Host-consistency sliding upgrade

Definition

Host-consistency sliding upgrade is the rollout discipline of partitioning the host software stack into two layers and treating them with opposite policies:

  • Upper layer — job-facing. Kept consistent across the whole cluster at any given instant. For AI training at Meta, this is the "AI job itself, which includes the CUDA library." Restart cost is cheap (container restart, not host reboot), so consistency is cheap to maintain.
  • Lower layer — host-level. Allowed to drift during rollout. Firmware, kernel, drivers, OS packages. Install cost is expensive (hours to configure, may require reboot), so sliding-window rollouts are the only economical approach.

The rollout is gradual on the lower layer, instantaneous on the upper layer — and the compatibility matrix between them is engineered so any lower-layer version compatible with the pinned upper-layer version is acceptable during the drift window.

Why the two-layer split

Meta's rationale from sources/2024-06-16-meta-maintaining-large-scale-ai-capacity-at-meta:

"In contrast to this, the AI job itself, which includes the CUDA library, is always consistent. This distinction is necessary because lower-level components often require hours to install and configure or require rebooting the host, while higher-level components in the job container itself can be restarted fluidly."

Restart cost asymmetry is the load-bearing property:

  • A CUDA library version mismatch between hosts running a synchronised training job = whole-job fails. Keep consistent.
  • A firmware version mismatch, with drivers / kernels on compatible versions = job is unaffected. Allowed to drift.

Why consistency matters at all for synchronised workloads

Training jobs run synchronised collective communication across hosts — all-reduce, all-gather, reduce-scatter. If one host's CUDA library behaves differently, the whole collective goes wrong (hang, wrong result, crash on the slowest participant). Unlike stateless serving, you cannot just retry the request on a different host — the job is already committed to the full host set.

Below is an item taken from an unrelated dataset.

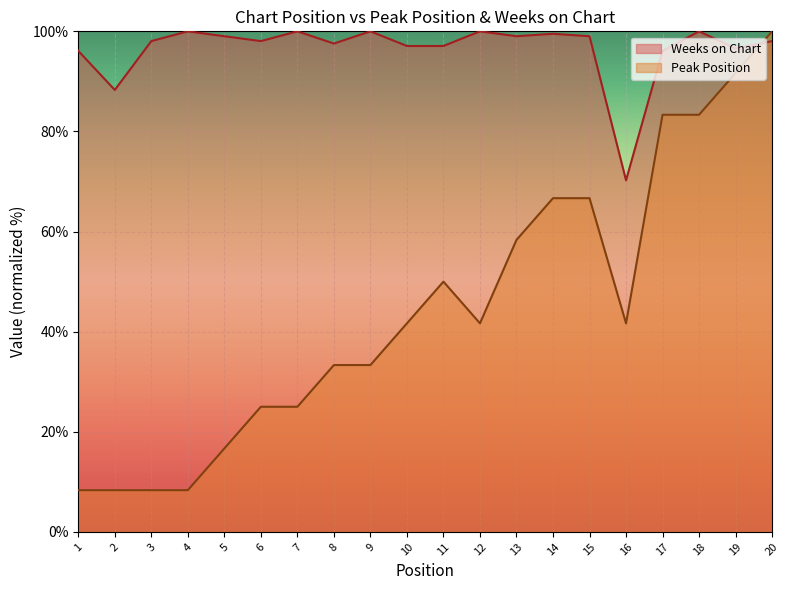

How many lines are shown in the chart?

2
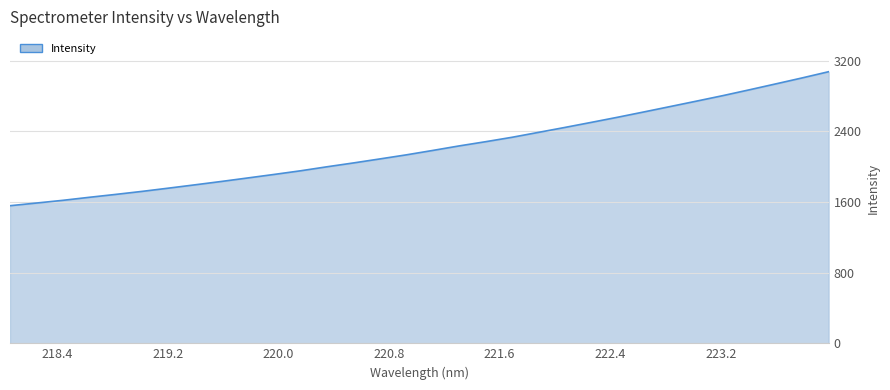

What is the difference between the maximum and minimum values?

1516.7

This is structurally parallel to "bad hosts are very bad" (bad-host detection): a slow or subtly-different host imposes whole-job cost, not proportional cost.

What this pattern is not

  • Not canary deployment — canary is "one host first, then many". Sliding upgrade is "all hosts, but heterogeneous, at a controlled rate."
  • Not feature flag — feature flags control behaviour from config; sliding upgrade controls binary/firmware from the host layer.
  • Not rolling restart — rolling restart keeps binaries consistent; sliding upgrade explicitly allows them to diverge at the lower layer.

Mechanism requirements

To operate this discipline safely you need:

  1. Explicit two-layer partition. Pin the job-container + CUDA layer. Everything below it is the drift-allowed layer.
  2. Compatibility matrix. Every combination of upper-layer pinned version × lower-layer rolled version must have been tested.
  3. Pre-return verification. A host finishing a lower-layer upgrade must verify compatibility with the currently-pinned upper layer before returning to service — Meta's OpsPlanner owns this gate.
  4. Rollout tooling for rare compat-breaking upgrades. The Meta post acknowledges this case exists; when the pinned layer must also change, you need a different, coordinated rollout — not the sliding pattern.

Compared to lock-step upgrade

The pattern exists because lock-step upgrades don't scale:

"In smaller environments it is often possible to keep clusters in a consistent state and upgrade the whole cluster and all of its firmware and software components in the same maintenance window. Doing this in a large, diverse environment like Meta, however, would introduce big risks and be operationally infeasible."

Lock-step requires a cluster-wide maintenance window long enough to drain the whole cluster, which at Meta's scale is "operationally infeasible" — you'd effectively never have capacity.